BY AISHA HADEIJA, TEMI ADEGOROYE AND MOHAMMED MOMOH

Exactly 45 days after Nigeria welcomed a newly elected government, President Bola Ahmed Tinubu, on July 13, 2023, declared a national emergency on food security due to the sudden hike in food prices that has made basic items unaffordable to millions of Nigerians. This declaration is a stark reminder of the vulnerability of our food ecosystem, which several development programs and private-led sector-led initiatives continue to tackle.

In collaboration with the critical actors in the food and agriculture landscape, Sahel Consulting organised the first Food Systems Changemakers’ Conference in 2022 to discuss the need for immediate and comprehensive action from all sectors to address the food crisis in Nigeria. While the government’s acknowledgement of the crisis is a step in the right direction, we must adopt a unified approach to address the underlying issues to ensure our nation’s food security.

Nigeria’s Food Security Situation

Despite Nigeria gaining the status of a lower-middle income economy in 2014, Africa’s biggest economy with an estimated gross domestic product (GDP) of $441 billion and gross national income per capita of $2,085 in November 2022 has over 100 million people facing food insecurity.

How is it that a country where agriculture contributes 22% of the total GDP and employs over 80% of the population is in such a state?

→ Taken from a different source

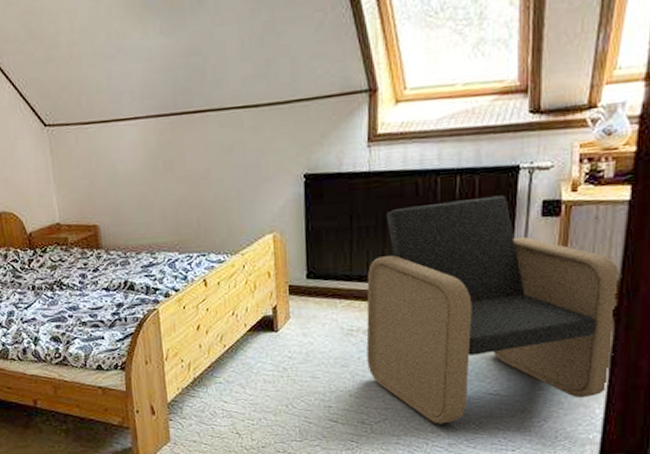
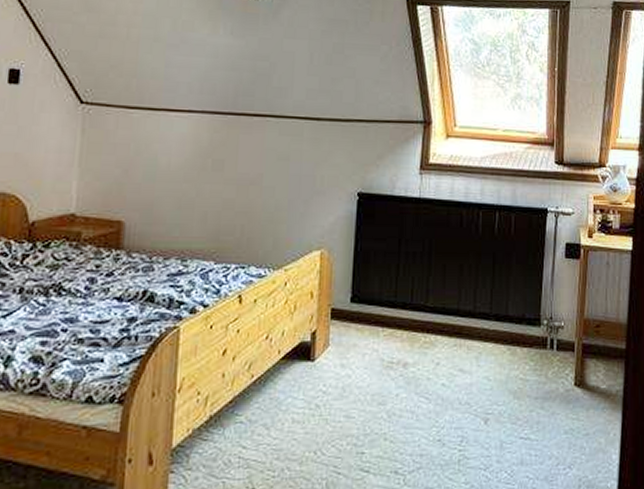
armchair: present [366,195,622,424] -> none [405,234,629,473]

Poor implementation of policies, insufficient resource allocation to the sector, and exposure to the shocking impact of climate change, such as flooding, droughts, and desertification, contribute to the increased prevalence of hunger and undernutrition in Nigeria. According to the World Food Program’s (WFP) Advanced Disaster Analysis and Mapping system, nearly 750,000 hectares of farmland were affected due to flooding in October 2022.